Data entries
┌──

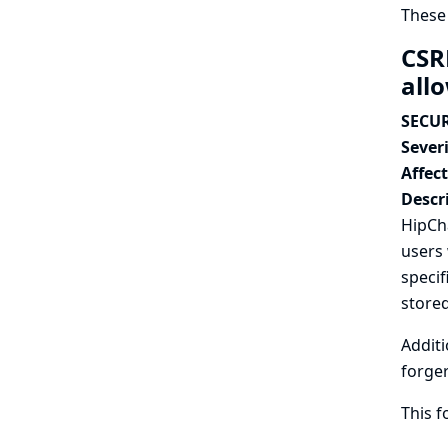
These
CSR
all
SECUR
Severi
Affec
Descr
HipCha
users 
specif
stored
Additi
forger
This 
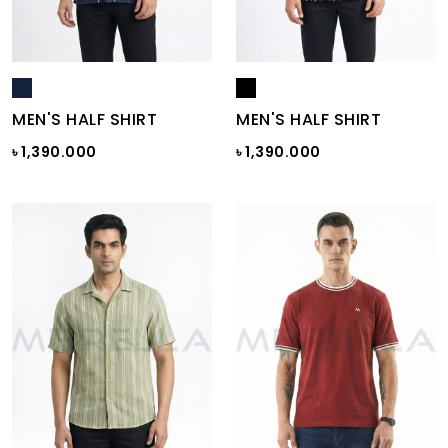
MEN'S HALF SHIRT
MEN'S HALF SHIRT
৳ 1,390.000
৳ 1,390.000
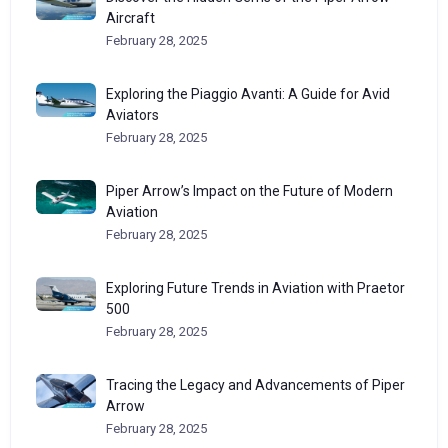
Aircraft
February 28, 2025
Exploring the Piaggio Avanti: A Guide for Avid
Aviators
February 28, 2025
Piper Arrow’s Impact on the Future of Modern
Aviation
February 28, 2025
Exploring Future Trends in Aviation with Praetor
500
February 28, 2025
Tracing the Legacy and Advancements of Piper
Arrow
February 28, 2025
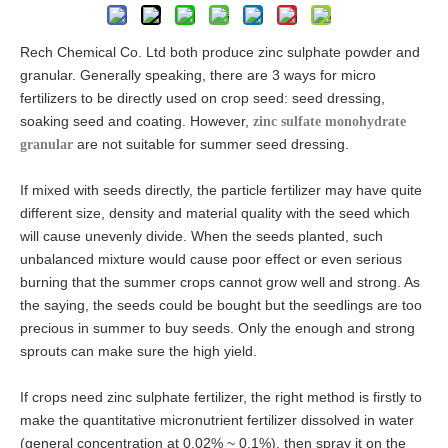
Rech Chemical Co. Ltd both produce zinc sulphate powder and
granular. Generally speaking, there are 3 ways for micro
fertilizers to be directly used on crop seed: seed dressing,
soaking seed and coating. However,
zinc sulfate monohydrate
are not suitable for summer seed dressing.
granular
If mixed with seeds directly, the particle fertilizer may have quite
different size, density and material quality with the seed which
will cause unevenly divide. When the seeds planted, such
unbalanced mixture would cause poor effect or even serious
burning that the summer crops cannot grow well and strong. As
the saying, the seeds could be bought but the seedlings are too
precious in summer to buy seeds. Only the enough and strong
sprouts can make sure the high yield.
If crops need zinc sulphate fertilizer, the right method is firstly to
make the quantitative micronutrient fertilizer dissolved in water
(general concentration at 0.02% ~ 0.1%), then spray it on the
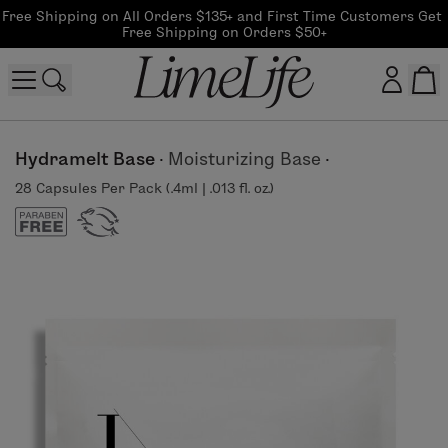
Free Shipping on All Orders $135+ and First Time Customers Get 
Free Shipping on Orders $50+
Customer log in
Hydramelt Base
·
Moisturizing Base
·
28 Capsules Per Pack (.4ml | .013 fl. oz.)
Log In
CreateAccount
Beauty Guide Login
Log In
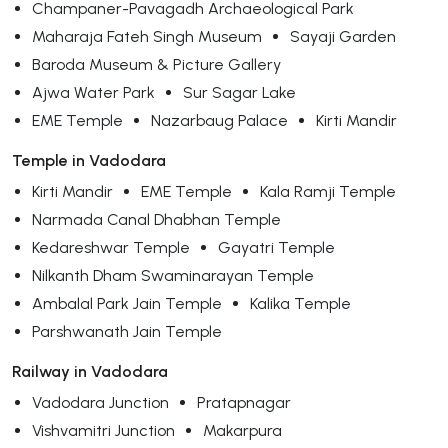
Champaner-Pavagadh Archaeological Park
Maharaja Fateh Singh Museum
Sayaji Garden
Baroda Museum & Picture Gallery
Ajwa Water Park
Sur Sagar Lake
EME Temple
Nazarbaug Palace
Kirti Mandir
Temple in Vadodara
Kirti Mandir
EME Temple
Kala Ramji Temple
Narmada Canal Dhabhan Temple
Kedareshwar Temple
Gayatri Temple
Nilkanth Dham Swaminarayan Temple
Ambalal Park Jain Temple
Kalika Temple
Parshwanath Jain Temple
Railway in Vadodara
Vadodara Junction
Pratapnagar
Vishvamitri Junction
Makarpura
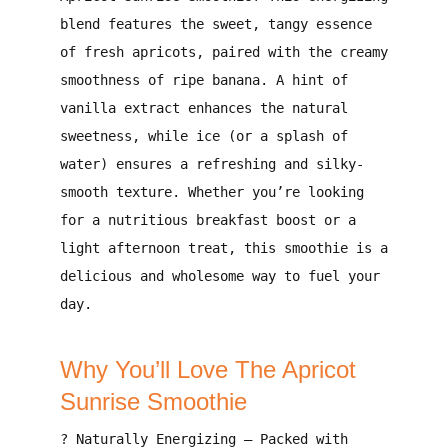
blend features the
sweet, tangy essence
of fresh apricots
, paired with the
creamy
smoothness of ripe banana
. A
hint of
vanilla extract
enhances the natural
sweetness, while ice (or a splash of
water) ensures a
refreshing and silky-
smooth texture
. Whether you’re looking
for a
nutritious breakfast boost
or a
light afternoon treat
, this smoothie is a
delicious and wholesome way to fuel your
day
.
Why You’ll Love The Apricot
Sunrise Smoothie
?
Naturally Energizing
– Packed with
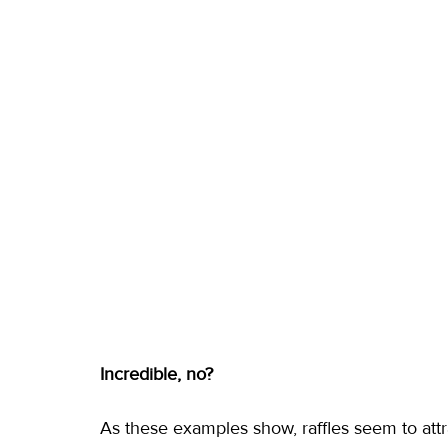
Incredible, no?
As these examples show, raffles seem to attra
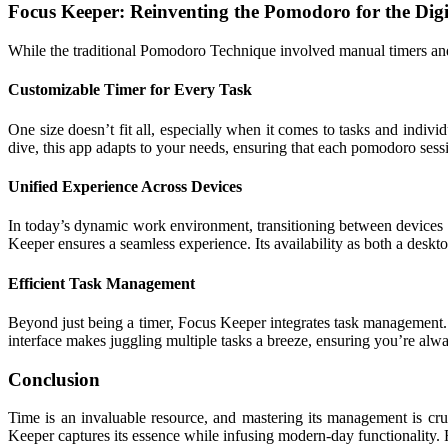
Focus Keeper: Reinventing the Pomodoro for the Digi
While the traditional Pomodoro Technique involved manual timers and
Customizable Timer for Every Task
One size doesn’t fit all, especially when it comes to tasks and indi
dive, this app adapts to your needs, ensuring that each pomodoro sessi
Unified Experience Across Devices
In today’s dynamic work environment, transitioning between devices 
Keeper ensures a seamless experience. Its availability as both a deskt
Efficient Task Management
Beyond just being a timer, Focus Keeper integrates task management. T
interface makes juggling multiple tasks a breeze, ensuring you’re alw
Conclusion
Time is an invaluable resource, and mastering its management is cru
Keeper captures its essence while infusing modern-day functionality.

└──

▸ REQUIRED ACTION: Using the entries above, transcribe exactly from the line that has "Exploring the Piaggio" through the line that has "If mixed with". Pictures are dropped.

▸ FINAL ANSWER:
Exploring the Piaggio Avanti: A Guide for Avid
Aviators
February 28, 2025
Piper Arrow’s Impact on the Future of Modern
Aviation
February 28, 2025
Exploring Future Trends in Aviation with Praetor
500
February 28, 2025
Tracing the Legacy and Advancements of Piper
Arrow
February 28, 2025
Rech Chemical Co. Ltd both produce zinc sulphate powder and
granular. Generally speaking, there are 3 ways for micro
fertilizers to be directly used on crop seed: seed dressing,
soaking seed and coating. However,
zinc sulfate monohydrate
are not suitable for summer seed dressing.
granular
If mixed with seeds directly, the particle fertilizer may have quite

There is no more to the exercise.